If I naively translate

Дай, Никита, мне одеться:
В митрополии звонят.
(Александр Сергеевич Пушкин, март 1821—1822)

I cannot apreciate the literary value of these verses. Pushkin is said to have had a servant called precisely Nikita; then it makes sense he calls him to bring him clothes. Then I don't know what sort of place митрополия is, can it be precisely located? And could I translate the last line as in (the) Metropolija sounds/they call.? Or does it mean the metropoly, a specific big city?

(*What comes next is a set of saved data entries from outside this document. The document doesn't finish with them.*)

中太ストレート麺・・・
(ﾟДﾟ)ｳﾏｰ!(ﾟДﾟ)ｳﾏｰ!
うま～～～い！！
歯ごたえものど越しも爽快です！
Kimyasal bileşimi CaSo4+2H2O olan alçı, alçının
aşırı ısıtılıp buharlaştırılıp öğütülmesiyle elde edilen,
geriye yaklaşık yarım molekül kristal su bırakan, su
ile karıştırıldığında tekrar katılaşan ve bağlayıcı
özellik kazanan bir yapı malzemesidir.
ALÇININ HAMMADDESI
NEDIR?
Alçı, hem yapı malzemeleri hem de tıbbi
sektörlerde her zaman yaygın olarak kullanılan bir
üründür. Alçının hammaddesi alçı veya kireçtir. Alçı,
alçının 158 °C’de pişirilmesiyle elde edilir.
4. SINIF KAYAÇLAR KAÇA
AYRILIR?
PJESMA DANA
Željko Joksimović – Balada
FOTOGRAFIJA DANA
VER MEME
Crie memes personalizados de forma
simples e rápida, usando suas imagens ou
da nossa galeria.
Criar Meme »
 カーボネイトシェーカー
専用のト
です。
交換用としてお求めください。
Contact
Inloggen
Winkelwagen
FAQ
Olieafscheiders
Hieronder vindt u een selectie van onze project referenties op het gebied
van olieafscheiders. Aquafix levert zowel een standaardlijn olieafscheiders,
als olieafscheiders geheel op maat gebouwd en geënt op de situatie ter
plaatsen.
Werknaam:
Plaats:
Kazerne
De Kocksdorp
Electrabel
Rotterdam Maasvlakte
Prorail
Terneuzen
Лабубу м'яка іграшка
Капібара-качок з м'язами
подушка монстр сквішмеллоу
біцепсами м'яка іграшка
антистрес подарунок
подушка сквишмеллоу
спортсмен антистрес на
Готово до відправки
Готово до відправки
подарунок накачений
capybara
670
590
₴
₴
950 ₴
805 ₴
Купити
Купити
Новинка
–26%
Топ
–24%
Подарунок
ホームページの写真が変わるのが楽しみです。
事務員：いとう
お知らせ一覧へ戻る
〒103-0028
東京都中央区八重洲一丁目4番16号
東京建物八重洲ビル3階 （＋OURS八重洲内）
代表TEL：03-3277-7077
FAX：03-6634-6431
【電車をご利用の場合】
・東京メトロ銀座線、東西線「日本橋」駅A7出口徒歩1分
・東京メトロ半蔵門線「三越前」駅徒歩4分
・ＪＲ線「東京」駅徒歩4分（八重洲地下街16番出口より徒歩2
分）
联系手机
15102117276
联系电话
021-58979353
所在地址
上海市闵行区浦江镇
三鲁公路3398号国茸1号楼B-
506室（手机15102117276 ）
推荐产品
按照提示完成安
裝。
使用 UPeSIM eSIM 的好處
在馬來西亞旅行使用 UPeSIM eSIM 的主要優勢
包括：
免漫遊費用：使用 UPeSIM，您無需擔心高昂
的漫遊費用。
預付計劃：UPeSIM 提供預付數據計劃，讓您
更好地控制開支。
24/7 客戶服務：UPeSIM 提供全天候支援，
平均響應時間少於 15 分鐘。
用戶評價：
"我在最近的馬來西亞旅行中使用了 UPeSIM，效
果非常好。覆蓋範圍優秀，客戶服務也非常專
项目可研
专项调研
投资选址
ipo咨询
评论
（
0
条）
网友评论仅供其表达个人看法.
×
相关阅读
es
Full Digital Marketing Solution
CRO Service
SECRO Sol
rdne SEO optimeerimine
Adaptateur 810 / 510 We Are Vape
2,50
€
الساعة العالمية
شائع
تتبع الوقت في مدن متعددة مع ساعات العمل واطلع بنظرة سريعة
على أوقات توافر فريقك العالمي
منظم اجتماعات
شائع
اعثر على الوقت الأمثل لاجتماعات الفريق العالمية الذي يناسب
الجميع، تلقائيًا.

  • Митрополия means a diocese headed by a митрополит, i. e., metropolitan archbishop. Also, in this particular case it means an office of a митрополит. Btw, this verse has a continuation.
    – ach
    Nov 27, 2015 at 15:18
  • @AndreyChernyakhovskiy Might I ask which is the name of that complementary verses? (edit: I see, maybe the link in the answer).
    – c.p.
    Nov 27, 2015 at 16:25
  • 3
    Great job picking the right meaning for Дай, Никита, мне одеться! In modern Russian it would mean "let me dress up" (that is "stand aside and don't disturb me while I'm doing it").
    – Quassnoi
    Nov 27, 2015 at 19:37
  • @Quassnoi Thanks for that valuable adding (as you can interpret from my question I thought, wrongly, it was the other way around).
    – c.p.
    Nov 28, 2015 at 7:57
  • 2
    @c.p.: "he calls him to bring him clothes" is what Pushkin meant (and I thought you interpreted it correctly this way). In modern (XXI century) Russian it's not used this way anymore except for дай мне поесть or дай мне попить.
    – Quassnoi
    Nov 28, 2015 at 11:50

1 Answer 1


According to this source Митрополия is a palace of митрополит (a head of church province) which also has a church:

Митрополия - резиденция митрополита с церковью при ней.

In the document linked there are also other verses and comments to them.

  • So, that's not a poem by itself. It needs the whole text below, right?
    – c.p.
    Nov 27, 2015 at 16:27
  • 1
    In many sources these two verses exist by themselves. According to a document linked, these lines were added to all other lines based on memoires by В.П. Горчаков (Pushkin's friend), so I guess, without his evidence both parts of a poem in written form existed separately.
    – Artemix
    Nov 27, 2015 at 16:45
  • 1
    According to "А. С. Пушкин. Собрание сочинений в 10 томах.", "Дай, Никита, мне одеться" part is dated 1822 and "Раззевавшись от обедни" is dated 1821. But this source claims that first two verses are indeed a part of a large poem.